> [DIRECTIONS FOR THIS TASK]: Give back a single figure: the number of lines in the entries below that contain "http".

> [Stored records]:

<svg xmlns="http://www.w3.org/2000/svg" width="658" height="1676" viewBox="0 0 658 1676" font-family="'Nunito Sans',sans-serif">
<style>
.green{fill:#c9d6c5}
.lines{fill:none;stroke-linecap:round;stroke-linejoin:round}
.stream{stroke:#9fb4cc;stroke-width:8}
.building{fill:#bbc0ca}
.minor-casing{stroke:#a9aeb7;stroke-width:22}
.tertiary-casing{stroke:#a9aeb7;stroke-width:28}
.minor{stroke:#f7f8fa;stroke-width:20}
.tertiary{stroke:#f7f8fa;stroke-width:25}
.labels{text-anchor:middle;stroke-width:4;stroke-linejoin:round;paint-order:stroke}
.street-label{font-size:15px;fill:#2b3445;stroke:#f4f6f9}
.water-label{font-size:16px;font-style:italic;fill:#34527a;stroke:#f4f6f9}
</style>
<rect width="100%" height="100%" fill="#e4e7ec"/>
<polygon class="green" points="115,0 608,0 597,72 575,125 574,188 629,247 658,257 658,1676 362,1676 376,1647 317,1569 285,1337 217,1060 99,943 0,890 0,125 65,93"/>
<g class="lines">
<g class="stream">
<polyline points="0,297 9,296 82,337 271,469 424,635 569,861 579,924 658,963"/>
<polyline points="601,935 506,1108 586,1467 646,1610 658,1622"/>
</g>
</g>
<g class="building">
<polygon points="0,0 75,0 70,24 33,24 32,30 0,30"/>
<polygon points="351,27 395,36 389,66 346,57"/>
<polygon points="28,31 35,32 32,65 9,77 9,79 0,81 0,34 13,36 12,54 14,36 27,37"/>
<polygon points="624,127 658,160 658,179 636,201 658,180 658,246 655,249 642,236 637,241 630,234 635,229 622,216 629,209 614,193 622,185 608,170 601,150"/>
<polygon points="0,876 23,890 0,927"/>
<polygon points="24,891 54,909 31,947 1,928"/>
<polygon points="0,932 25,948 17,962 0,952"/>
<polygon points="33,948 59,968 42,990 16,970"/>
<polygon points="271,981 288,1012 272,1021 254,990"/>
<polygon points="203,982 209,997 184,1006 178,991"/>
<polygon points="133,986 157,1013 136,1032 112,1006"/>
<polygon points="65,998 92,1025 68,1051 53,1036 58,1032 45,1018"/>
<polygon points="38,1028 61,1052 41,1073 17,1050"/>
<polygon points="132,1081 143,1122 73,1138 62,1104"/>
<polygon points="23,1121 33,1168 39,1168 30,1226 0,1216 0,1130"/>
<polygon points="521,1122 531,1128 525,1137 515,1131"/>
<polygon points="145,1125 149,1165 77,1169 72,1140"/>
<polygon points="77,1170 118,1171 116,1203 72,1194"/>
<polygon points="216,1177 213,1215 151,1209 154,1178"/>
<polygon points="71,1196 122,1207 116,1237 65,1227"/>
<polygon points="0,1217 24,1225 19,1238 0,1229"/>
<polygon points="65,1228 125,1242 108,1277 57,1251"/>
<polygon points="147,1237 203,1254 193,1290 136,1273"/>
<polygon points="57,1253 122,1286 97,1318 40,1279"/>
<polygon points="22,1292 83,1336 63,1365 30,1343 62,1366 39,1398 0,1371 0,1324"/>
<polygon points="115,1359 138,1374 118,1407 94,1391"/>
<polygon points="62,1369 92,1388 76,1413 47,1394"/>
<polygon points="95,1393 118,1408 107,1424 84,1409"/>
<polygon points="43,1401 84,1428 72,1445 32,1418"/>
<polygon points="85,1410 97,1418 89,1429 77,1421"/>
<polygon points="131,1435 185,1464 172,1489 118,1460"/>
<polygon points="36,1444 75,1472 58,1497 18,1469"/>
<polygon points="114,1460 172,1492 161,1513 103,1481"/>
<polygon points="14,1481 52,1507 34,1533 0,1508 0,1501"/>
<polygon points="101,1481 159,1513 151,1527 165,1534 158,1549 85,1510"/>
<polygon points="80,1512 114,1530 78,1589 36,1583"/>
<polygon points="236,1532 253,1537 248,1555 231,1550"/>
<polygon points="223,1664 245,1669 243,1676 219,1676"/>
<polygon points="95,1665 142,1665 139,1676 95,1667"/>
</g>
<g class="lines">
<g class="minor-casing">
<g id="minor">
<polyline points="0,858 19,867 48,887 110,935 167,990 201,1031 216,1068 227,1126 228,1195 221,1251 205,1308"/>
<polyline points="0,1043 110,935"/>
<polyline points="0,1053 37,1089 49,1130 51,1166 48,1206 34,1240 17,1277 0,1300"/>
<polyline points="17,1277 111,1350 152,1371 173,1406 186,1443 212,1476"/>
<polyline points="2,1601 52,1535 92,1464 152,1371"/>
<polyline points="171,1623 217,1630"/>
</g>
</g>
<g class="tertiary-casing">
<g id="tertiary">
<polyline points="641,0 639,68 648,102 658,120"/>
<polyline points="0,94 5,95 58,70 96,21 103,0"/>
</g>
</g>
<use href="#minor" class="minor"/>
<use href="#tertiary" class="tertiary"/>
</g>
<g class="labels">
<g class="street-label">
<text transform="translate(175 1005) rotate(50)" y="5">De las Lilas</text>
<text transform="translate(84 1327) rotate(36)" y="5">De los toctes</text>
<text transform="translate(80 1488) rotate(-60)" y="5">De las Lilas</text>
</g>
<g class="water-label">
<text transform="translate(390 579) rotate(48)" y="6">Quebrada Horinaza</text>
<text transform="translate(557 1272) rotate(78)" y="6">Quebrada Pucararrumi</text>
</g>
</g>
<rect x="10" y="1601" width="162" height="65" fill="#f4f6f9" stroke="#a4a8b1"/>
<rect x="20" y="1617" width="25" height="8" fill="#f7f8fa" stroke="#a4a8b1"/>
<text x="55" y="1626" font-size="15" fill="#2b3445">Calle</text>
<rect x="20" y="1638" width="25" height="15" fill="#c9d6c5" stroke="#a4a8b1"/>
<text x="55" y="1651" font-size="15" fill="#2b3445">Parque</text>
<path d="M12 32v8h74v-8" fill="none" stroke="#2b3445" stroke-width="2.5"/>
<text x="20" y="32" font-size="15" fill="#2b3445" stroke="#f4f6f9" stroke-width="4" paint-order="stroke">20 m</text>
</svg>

---

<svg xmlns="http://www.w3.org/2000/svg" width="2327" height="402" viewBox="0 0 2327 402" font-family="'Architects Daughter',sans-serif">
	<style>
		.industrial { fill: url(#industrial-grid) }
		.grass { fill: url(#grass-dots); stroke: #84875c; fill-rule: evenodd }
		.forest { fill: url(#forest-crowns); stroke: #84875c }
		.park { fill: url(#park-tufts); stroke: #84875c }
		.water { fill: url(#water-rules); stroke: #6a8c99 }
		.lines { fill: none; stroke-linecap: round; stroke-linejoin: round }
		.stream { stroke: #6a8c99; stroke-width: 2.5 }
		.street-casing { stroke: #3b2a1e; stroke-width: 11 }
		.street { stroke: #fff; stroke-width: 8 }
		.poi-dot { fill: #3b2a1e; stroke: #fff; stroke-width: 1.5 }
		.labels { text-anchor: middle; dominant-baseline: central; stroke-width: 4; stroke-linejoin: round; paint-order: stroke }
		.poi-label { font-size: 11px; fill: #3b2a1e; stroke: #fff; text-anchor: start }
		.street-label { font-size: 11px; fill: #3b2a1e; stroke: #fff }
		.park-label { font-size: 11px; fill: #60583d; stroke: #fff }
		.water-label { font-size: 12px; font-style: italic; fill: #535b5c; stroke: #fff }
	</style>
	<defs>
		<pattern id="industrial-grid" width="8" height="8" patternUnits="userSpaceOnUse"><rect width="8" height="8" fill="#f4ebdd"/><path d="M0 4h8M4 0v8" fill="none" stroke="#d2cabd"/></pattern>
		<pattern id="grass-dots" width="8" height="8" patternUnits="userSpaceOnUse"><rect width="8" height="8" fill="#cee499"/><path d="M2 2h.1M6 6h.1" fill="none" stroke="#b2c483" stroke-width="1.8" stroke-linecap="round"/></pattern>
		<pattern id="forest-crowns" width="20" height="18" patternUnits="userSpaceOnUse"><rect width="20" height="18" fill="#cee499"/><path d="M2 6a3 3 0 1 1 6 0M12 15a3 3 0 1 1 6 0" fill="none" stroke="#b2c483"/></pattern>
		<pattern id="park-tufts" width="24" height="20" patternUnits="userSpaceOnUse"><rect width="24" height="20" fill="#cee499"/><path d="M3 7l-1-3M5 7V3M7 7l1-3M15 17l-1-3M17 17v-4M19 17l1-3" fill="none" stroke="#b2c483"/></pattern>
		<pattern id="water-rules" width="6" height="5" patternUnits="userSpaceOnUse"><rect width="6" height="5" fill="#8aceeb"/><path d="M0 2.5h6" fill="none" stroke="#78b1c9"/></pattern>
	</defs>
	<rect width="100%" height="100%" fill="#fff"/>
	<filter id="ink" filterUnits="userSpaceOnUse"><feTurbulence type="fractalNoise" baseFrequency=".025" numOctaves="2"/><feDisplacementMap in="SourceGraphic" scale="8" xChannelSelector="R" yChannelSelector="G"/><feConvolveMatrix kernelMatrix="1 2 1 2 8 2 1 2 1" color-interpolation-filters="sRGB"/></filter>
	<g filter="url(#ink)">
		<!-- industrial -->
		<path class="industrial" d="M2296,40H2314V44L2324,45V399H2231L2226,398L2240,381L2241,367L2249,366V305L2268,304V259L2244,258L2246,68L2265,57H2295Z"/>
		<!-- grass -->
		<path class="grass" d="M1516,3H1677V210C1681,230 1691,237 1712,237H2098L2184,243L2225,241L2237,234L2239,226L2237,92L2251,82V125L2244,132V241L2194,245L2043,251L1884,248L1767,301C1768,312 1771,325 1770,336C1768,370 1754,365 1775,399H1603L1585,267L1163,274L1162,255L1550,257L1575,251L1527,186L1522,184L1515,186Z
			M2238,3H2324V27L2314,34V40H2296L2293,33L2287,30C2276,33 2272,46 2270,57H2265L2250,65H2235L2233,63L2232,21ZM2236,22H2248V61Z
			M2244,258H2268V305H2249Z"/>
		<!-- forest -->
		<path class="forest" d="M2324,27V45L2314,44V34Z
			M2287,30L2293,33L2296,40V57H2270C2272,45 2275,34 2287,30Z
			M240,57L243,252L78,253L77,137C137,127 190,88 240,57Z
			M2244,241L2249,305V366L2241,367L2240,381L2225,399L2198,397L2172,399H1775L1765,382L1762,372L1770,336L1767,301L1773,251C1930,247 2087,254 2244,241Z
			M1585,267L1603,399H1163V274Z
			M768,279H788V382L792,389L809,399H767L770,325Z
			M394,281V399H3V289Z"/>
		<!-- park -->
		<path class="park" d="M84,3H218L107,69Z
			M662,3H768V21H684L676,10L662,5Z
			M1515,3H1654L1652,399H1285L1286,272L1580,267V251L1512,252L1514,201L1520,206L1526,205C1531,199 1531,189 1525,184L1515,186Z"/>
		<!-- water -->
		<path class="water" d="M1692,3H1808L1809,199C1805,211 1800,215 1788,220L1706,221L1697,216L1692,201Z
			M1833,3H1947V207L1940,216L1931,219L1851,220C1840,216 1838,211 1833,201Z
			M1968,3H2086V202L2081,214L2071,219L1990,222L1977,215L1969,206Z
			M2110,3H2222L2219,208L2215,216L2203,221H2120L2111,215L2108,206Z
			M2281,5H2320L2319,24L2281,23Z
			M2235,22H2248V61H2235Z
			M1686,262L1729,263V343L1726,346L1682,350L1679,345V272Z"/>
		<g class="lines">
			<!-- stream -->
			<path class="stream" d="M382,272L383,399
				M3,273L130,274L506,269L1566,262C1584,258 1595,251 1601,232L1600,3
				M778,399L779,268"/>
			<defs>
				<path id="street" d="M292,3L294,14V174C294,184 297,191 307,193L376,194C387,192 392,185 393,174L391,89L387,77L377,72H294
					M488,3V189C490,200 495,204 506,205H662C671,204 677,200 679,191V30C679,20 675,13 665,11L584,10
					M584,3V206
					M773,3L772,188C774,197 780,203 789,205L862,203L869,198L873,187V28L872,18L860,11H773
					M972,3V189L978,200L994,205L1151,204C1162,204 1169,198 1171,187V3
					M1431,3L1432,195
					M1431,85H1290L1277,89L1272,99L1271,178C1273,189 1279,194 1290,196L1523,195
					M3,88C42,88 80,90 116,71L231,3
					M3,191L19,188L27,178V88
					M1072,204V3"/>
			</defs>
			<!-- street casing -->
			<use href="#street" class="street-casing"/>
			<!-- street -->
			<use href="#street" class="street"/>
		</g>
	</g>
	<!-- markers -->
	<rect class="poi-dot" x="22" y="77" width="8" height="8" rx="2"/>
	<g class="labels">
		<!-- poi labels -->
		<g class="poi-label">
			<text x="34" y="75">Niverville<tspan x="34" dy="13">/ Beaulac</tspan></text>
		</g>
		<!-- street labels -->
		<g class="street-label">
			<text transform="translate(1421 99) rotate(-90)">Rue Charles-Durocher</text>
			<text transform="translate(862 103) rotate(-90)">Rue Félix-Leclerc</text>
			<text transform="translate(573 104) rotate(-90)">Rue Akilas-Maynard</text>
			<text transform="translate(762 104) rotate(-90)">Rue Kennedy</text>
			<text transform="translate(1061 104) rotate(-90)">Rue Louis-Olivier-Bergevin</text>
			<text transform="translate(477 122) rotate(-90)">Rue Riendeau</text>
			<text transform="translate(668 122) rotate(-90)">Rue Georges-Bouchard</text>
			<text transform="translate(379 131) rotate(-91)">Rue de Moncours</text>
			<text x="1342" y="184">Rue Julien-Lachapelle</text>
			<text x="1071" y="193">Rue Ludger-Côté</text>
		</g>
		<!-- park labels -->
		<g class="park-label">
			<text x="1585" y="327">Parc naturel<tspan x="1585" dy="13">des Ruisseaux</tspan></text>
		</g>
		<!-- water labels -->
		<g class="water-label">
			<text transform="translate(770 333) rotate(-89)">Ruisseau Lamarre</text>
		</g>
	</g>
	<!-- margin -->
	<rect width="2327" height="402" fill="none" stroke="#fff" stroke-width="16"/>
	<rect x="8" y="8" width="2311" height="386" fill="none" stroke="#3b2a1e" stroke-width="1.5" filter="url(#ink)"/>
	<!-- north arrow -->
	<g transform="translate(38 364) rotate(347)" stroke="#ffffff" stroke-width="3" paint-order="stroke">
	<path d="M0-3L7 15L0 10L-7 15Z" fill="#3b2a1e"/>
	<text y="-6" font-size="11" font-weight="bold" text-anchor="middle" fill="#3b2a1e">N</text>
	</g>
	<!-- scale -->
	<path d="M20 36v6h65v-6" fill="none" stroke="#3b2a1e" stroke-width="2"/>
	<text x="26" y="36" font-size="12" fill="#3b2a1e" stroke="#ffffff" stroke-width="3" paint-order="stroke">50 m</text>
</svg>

> [EXERCISE RESULT]: 2